:: Exercise ::
List every percentage figure that appears in the Monash IVF trading update article below.

:: Passage for review ::

"""

The Monash IVF Group Ltd (ASX: MVF) share price is trading lower following the release of a trading update and its guidance for FY 2021 at its annual general meeting.
In afternoon trade the fertility treatment company's shares are down slightly to 78.2 cents.
Trading update.
According to the release, trading conditions have improved greatly over the last few months.
Management advised that following the COVID impact on its fourth quarter FY 2020 performance, increased demand for its services has led to stimulated cycles growing 23.1% between July and October compared to the prior corresponding period.
This improvement has also been experienced in its international business, with Kuala Lumpur stimulated cycles increasing 16.2% during the period.
One part of the company which wasn't impacted during the pandemic was its Ultrasound businesses. They remained open throughout the pandemic and have continued to perform strongly. For the four months to the end of October, it reported a 10.7% increase in ultrasound scans compared to the prior comparative period.
And while management expects its overall growth to moderate, it remains confident that activity will continue to grow at above historical levels for the remainder of FY 2021. This is based on activity experienced in November and the current patient pipeline, which provides a good indication of activity in the short to medium term.
Though, this remains subject to any COVID-19 developments in the markets it operates in.
FY 2021 guidance.
In light of the above, management expects its first half reported net profit after tax to be approximately $14 million to $14.5 million. This will be up 75% to 81% on the $8.1 million it delivered in the prior comparative period.
Excluding non-regular items, first half net profit after tax is expected to grow 21% to 26% to between $11 million to $11.5 million. Monash IVF's non-regular items include a $3.5 million impact from the Job Keeper Subsidy payments.
Looking to the second half, management expects its earnings growth to slow but still believes it can outperform the prior corresponding period.
It explained: "Earnings growth in 2H21 is expected to moderate as compared to 1H21 following recovery of pent up demand in Q1FY2021, however the Company expects that earnings growth can be achieved in 2H21 (as compared to 2H20) given growth in the current IVF patient pipeline and notwithstanding any further implications from COVID-19."
Finally, this is likely to mean that its dividend payments will begin again.
"Given anticipated earnings growth during FY2021, cash flow and balance sheet positions, the Company is likely to recommence payment of dividends, but remains subject to business performance and any further adverse implications from COVID-19," it added.

"""

:: Transcribed page contents ::

"""

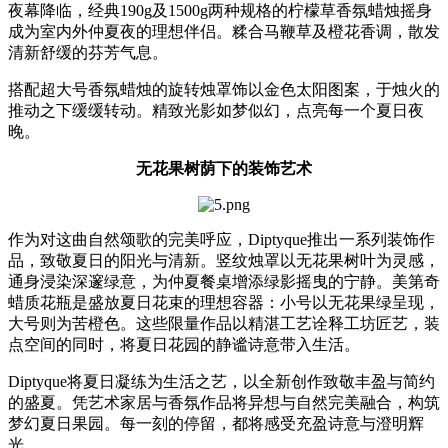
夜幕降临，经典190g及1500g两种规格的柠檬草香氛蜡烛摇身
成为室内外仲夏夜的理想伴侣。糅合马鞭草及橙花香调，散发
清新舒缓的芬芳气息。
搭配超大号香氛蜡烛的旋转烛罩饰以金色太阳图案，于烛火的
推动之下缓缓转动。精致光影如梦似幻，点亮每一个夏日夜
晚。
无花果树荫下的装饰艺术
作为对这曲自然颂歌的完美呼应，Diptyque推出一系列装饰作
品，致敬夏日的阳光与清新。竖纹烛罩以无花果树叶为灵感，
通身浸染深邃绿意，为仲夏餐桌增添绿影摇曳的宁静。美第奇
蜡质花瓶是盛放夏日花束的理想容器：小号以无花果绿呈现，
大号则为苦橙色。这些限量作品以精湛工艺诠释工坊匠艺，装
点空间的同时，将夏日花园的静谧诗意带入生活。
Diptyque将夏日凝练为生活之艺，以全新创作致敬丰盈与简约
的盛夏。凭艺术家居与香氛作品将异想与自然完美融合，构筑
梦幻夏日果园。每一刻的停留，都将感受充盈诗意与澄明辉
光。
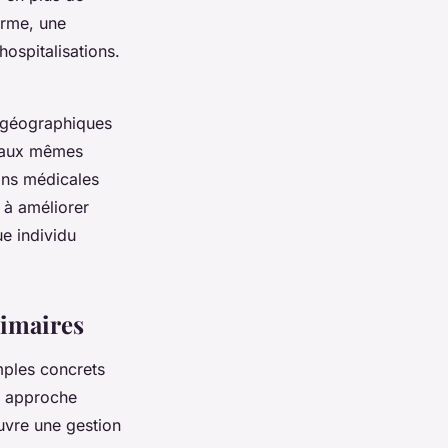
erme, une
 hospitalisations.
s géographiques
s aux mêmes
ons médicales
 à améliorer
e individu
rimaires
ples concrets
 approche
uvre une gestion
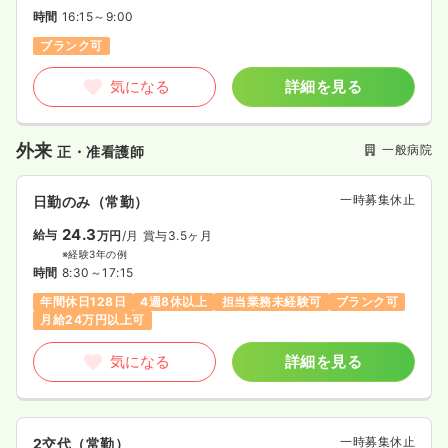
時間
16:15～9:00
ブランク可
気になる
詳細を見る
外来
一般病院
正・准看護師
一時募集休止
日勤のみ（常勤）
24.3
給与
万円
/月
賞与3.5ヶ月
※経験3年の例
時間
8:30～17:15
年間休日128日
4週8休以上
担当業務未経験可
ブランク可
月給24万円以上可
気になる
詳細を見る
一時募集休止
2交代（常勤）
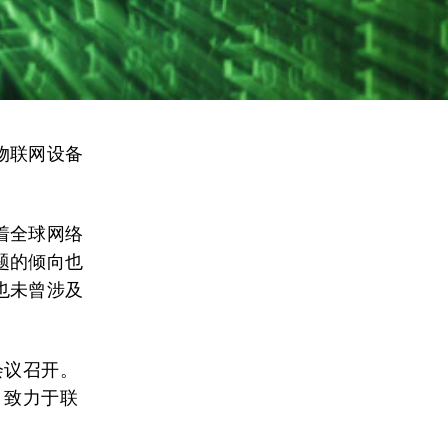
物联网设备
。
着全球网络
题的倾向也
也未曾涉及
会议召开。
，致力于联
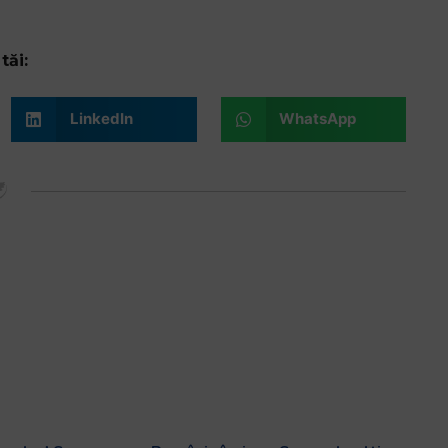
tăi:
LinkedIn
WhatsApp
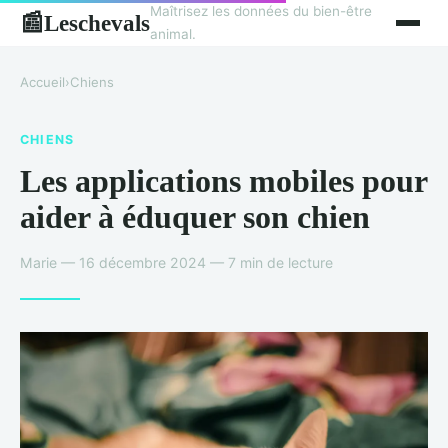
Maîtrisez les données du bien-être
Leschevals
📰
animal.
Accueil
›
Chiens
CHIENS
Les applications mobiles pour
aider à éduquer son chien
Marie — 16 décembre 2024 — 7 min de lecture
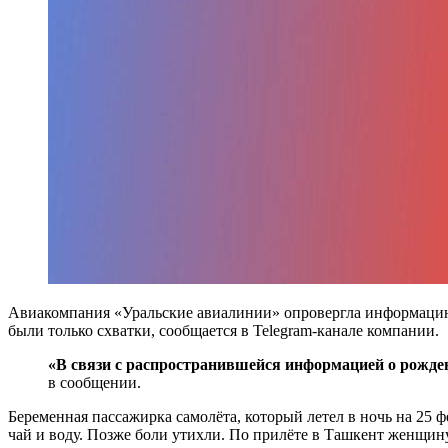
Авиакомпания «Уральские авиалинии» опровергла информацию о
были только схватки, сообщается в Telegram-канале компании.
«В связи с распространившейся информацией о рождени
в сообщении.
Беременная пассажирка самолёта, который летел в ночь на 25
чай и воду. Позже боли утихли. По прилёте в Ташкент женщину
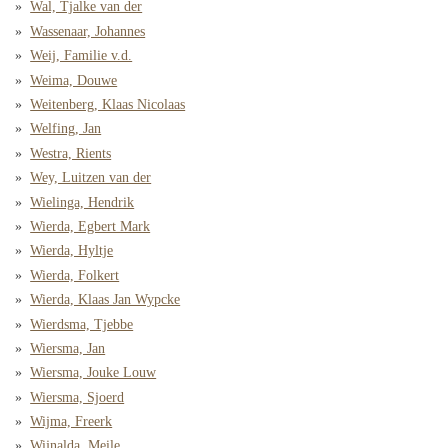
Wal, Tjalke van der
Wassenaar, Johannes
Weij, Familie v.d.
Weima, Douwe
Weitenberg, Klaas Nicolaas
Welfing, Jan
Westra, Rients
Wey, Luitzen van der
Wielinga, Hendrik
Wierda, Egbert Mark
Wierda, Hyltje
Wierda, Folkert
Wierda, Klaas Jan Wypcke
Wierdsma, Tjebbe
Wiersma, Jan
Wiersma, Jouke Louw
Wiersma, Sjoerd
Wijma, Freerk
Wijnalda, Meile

"""

:: Answer to the exercise ::
23.1%, 16.2%, 10.7%, 75%, 81%, 21%, 26%